We’ve all been flummoxed by why certain artists, songs and albums aren’t as popular as we think they should be.
“This song is GREAT! Why isn’t it a hit? What’s stopping this band from becoming huge? There’s gotta be some kind of conspiracy keeping them from being stars.”
Well, no. The history of music is filled with stories of excellent musicians who never achieved the fame and recognition that they perhaps deserve.
Why? The short answer is that the music business is a vicious, vicious game where being a talented musician is just part of the story.
Let’s assume an artist is brilliant and has written a series of great songs. If music were a meritocracy, that would be enough. But there are so many other factors involved before a song can become a hit and an artist can be turned into a star. So many things have to go right and so many things cannot go wrong.
Music is very, very, VERY subjective
Your taste in music is exquisite. You have an innate ability to detect greatness. You listen better, smarter, with impeccable judgment. You know good music when you hear it.
The truth is, however, we’re all different. A song that sounds fantastically transcendent to you generates barely a “meh” in someone else — and vice versa. A song will either give you a dopamine jolt or it won’t.
Remember, too, that there are many different levels of music fan. While you may be deep into music like millions of others, there are billions of casual music fans, the kind that just like to sing along to a catchy melody and something to tap their fingers to on the steering wheel. When people were still buying CDs, these casual fans maybe bought one or two a year, probably as an impulse while shopping at Walmart. And remember when Starbucks used to sell CDs at the counter? Who do you think bought the majority of those discs?
Competition is fierce and getting fiercer
Back before the internet, labels acted as filters, releasing only so many records. Radio stations and record stores then acted as additional filters, meaning that just a fraction of the labels’ output reached the public. You had to be very good to make it that far, but if you did, the competition was relatively light compared to today.
:::
Copy out the stretch of the music article that opens with "Music is very, very, VERY" and closes with "you hear it.", swapping "exquisite" for "flawless". Work only from the music article above.
:::
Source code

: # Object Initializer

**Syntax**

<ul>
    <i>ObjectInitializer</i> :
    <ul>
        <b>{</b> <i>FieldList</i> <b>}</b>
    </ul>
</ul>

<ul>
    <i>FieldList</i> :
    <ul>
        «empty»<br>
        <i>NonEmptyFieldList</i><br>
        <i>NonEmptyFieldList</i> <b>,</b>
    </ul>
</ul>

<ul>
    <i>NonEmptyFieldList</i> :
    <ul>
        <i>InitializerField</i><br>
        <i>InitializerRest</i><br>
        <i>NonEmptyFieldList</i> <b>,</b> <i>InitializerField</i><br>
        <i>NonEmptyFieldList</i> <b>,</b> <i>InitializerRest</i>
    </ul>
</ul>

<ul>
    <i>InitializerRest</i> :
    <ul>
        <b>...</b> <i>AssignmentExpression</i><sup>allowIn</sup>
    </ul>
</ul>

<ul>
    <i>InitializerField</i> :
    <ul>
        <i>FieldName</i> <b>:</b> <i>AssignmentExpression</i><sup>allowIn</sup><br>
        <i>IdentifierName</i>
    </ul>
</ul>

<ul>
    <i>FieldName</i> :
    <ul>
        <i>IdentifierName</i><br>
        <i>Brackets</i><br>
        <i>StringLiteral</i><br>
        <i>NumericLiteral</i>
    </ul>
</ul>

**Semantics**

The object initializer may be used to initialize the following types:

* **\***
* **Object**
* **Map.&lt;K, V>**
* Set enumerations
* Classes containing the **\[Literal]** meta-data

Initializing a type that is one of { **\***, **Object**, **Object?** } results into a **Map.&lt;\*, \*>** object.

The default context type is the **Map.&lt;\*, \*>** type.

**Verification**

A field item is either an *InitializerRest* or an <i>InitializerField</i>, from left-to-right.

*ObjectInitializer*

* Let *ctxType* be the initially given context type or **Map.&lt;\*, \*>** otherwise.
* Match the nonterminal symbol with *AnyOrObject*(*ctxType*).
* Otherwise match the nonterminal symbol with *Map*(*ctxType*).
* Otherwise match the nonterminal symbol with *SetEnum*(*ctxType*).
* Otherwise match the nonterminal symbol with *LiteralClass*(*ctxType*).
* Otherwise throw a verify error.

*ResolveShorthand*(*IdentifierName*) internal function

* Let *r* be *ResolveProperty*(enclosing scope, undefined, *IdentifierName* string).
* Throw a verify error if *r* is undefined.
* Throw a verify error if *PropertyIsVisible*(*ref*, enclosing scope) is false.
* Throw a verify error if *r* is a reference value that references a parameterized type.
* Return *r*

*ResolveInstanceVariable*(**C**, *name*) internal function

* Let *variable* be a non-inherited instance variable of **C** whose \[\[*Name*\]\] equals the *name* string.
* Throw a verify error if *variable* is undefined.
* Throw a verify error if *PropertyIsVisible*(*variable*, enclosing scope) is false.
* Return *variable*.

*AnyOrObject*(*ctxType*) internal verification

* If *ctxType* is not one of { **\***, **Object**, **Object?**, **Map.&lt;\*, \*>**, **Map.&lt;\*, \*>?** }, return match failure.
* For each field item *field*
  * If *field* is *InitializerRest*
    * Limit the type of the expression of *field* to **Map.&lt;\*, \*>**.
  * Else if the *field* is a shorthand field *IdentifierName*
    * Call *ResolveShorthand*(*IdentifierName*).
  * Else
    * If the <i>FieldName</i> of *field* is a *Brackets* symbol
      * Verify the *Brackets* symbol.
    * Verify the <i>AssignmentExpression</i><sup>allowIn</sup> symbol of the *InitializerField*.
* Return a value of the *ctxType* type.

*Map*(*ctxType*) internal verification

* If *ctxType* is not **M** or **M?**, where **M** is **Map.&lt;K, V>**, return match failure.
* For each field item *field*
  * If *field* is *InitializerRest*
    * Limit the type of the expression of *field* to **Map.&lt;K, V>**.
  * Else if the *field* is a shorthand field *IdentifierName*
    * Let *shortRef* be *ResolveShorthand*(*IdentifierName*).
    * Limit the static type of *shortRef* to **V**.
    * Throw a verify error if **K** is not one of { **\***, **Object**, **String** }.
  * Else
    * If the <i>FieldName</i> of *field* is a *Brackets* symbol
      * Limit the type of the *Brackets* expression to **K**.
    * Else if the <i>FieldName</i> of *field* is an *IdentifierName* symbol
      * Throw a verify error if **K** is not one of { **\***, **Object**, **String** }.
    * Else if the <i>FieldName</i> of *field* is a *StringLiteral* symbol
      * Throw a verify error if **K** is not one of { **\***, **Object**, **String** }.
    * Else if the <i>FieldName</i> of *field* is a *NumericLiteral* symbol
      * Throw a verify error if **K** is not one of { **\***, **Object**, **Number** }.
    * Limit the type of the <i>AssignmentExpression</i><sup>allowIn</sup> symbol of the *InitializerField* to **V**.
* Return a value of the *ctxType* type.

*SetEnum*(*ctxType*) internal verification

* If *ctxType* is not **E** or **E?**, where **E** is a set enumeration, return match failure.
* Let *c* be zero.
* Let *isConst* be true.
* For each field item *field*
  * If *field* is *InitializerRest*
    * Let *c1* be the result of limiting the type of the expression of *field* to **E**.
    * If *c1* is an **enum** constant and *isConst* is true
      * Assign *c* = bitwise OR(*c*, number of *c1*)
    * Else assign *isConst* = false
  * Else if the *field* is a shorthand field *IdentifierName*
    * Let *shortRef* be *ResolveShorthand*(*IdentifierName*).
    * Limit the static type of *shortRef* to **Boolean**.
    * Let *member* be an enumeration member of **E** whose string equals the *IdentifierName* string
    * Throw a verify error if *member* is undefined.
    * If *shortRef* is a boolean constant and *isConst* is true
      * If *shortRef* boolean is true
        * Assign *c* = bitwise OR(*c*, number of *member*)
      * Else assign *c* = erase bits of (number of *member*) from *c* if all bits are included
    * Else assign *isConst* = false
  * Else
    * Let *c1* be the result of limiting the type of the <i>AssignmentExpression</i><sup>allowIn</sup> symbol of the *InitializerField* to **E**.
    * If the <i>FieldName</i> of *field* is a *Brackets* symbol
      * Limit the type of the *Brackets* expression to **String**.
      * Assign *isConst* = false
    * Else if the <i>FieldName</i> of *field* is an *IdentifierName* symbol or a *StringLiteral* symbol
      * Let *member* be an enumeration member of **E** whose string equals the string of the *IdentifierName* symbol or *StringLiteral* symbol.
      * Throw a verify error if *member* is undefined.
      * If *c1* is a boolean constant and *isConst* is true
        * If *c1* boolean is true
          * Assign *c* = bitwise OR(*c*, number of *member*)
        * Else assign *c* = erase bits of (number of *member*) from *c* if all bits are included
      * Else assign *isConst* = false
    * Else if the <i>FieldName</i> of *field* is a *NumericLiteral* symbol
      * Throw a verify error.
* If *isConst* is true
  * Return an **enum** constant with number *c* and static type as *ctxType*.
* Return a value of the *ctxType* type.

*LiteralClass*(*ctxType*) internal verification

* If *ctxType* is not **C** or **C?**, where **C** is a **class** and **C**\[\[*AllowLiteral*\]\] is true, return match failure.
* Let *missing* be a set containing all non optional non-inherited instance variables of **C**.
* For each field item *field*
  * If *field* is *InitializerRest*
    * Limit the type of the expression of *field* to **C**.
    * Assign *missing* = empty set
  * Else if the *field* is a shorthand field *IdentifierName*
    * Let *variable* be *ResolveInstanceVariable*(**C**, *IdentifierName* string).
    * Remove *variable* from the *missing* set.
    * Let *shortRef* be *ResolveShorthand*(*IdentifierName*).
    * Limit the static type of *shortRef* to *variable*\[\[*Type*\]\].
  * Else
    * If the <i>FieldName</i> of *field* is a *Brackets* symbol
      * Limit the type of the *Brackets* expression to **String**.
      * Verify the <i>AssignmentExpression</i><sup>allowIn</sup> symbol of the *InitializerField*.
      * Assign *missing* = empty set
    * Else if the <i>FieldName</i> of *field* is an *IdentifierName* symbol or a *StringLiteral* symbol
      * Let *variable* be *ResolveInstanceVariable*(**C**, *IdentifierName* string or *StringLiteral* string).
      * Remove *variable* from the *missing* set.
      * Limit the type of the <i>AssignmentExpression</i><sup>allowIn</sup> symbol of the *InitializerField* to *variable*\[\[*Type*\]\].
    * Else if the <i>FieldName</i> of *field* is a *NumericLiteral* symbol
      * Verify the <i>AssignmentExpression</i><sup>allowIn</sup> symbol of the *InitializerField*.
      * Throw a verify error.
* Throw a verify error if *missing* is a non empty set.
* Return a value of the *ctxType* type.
:::
# TASK RESULT
Music is very, very, VERY subjective
Your taste in music is flawless. You have an innate ability to detect greatness. You listen better, smarter, with impeccable judgment. You know good music when you hear it.